What questions should you ask, and when?
It’s not enough to be open to feedback. To be truly successful, you must actively seek it out. One-on-one meetings are a great time to ask open-ended questions about employee satisfaction. The lack of influence and ridicule from other employees can lead to greater honestly. Therefore, when asking a question like, “What do you like the least about your job?” or “How can I help you be more successful?”, you might actually receive some real insight that can lead to positive change.

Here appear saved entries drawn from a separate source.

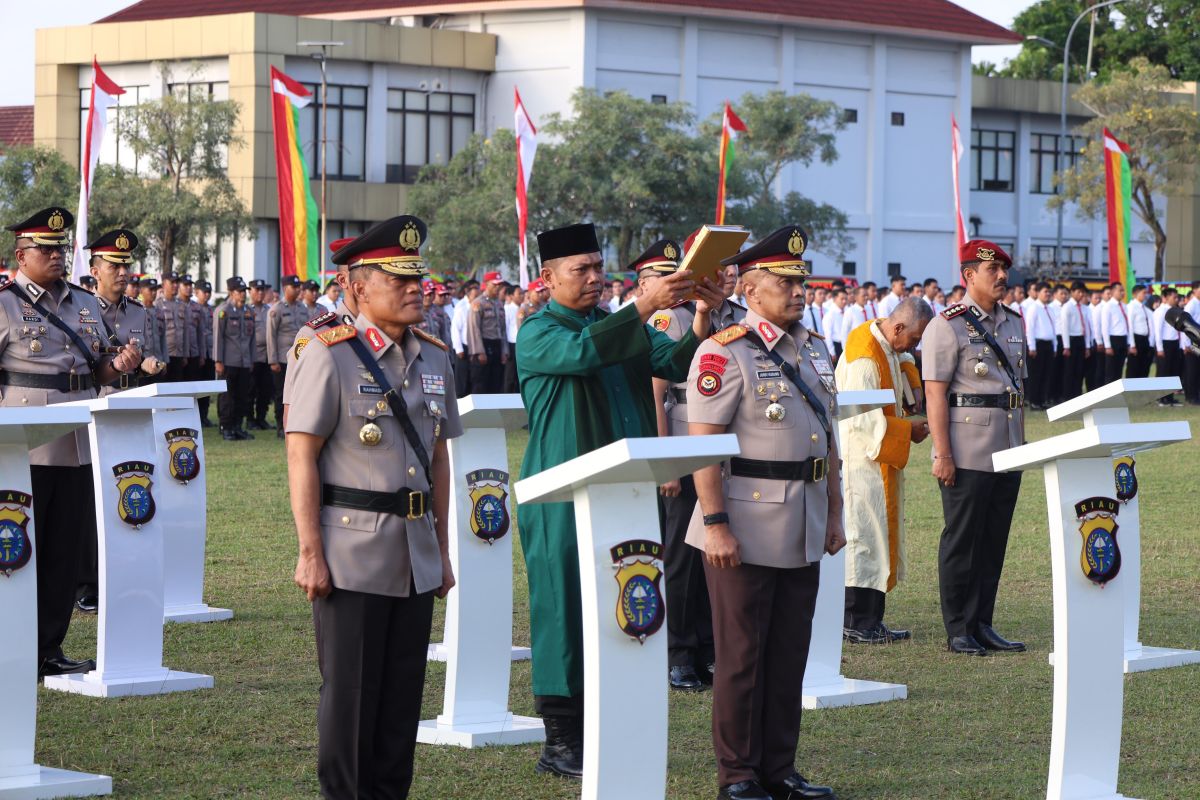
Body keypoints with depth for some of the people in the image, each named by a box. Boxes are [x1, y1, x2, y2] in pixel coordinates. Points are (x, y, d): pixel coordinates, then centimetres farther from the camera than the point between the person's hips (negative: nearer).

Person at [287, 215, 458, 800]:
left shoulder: (434, 357, 11)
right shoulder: (331, 354, -8)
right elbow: (301, 456, -10)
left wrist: (442, 549, 15)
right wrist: (310, 553, -14)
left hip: (416, 556, 6)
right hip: (352, 553, -6)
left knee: (402, 697, 10)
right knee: (349, 698, 1)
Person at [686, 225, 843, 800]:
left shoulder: (814, 350, 12)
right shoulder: (725, 353, -11)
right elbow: (703, 445, -15)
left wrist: (834, 514, 16)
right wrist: (714, 525, -19)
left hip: (803, 534, 7)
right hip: (747, 532, -7)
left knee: (789, 655, 12)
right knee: (741, 658, 2)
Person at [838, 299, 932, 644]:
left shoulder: (887, 351, 10)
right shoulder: (864, 357, -21)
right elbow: (861, 420, -24)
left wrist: (910, 421, 6)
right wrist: (907, 430, -15)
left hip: (879, 462, 10)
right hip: (861, 463, -10)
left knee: (878, 536, 11)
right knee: (864, 536, -6)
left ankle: (868, 621, 15)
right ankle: (857, 623, -1)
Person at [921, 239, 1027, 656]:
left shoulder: (1013, 323, 14)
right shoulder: (948, 325, -9)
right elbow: (935, 393, -13)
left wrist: (1021, 444, 16)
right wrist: (943, 455, -17)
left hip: (1007, 451, 7)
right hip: (967, 453, -7)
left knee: (994, 540, 10)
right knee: (962, 541, -1)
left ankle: (982, 625, 17)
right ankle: (958, 630, 5)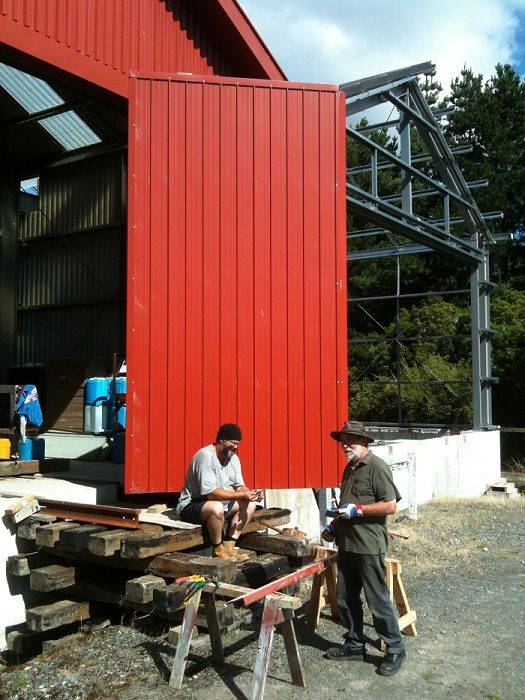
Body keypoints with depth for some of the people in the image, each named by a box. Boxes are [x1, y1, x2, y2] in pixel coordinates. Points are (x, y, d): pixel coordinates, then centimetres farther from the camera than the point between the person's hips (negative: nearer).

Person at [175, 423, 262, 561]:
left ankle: (229, 548, -7)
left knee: (250, 504, -4)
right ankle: (218, 551, -16)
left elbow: (239, 486, 5)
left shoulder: (233, 458, 3)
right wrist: (240, 495, -31)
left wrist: (250, 493, -18)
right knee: (216, 507, -37)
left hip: (219, 504, 9)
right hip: (191, 506, -9)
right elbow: (210, 493, -30)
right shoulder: (206, 456, -24)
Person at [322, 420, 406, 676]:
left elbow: (391, 505, -19)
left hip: (368, 547, -9)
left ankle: (395, 649, 16)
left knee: (378, 601, 1)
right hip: (346, 545, 9)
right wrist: (333, 526, 13)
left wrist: (357, 510, -21)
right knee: (345, 598, 15)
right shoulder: (350, 468, 14)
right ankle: (354, 644, 30)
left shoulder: (377, 467, -13)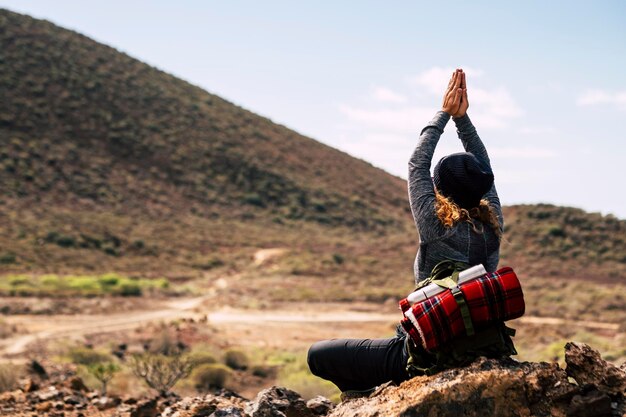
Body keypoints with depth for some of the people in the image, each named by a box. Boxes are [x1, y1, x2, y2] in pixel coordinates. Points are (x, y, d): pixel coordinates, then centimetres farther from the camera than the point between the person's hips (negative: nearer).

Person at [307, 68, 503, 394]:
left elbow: (417, 165, -5)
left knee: (317, 355, 5)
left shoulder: (436, 227, -18)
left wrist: (444, 114, 5)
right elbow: (484, 169, 11)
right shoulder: (493, 226, -3)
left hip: (426, 352, -7)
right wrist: (462, 117, 10)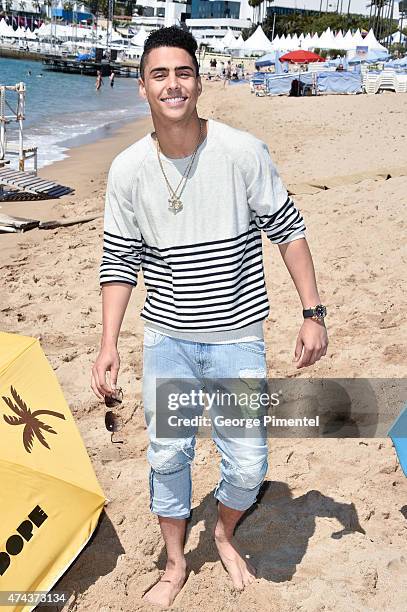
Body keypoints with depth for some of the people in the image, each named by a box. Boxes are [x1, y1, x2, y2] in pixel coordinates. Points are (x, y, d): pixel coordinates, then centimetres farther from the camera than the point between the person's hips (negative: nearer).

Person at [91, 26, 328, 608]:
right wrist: (108, 344, -6)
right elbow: (119, 262, 1)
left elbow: (288, 230, -3)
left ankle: (225, 534, 39)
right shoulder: (128, 170, -5)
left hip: (237, 339, -1)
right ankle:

Hire someone else to do it
One of the keys to honesty and to gaining potentially valuable feedback is trust. The innately oppositional nature of the employer-employee relationship breeds caution when matters of trust are addressed. Even the longest-tenured employee at a great company will hesitate when asked for an unrevealed truth. “Why do they want to know?” or “How will this affect me?” are the usual knee-jerk reactions. The easiest way to avoid this is to hire a third-party group to capture employee feedback for you. There will still be questions, but the most important thing for your employees to know is how much you value their feedback and how you hope to use it in a positive way to better their work experience. If all else fails and trust is still an issue, allow employees to give their feedback anonymously.
Information can sometimes be scary. One of the leading studies on information aversion has to do with the propensity of women to not schedule mammograms after they learn about a friend or coworker being diagnosed with breast cancer. However, not knowing the facts doesn’t make the reality less true. It merely leads to a longer pattern of inaction and a deeper, more costly solution down the road.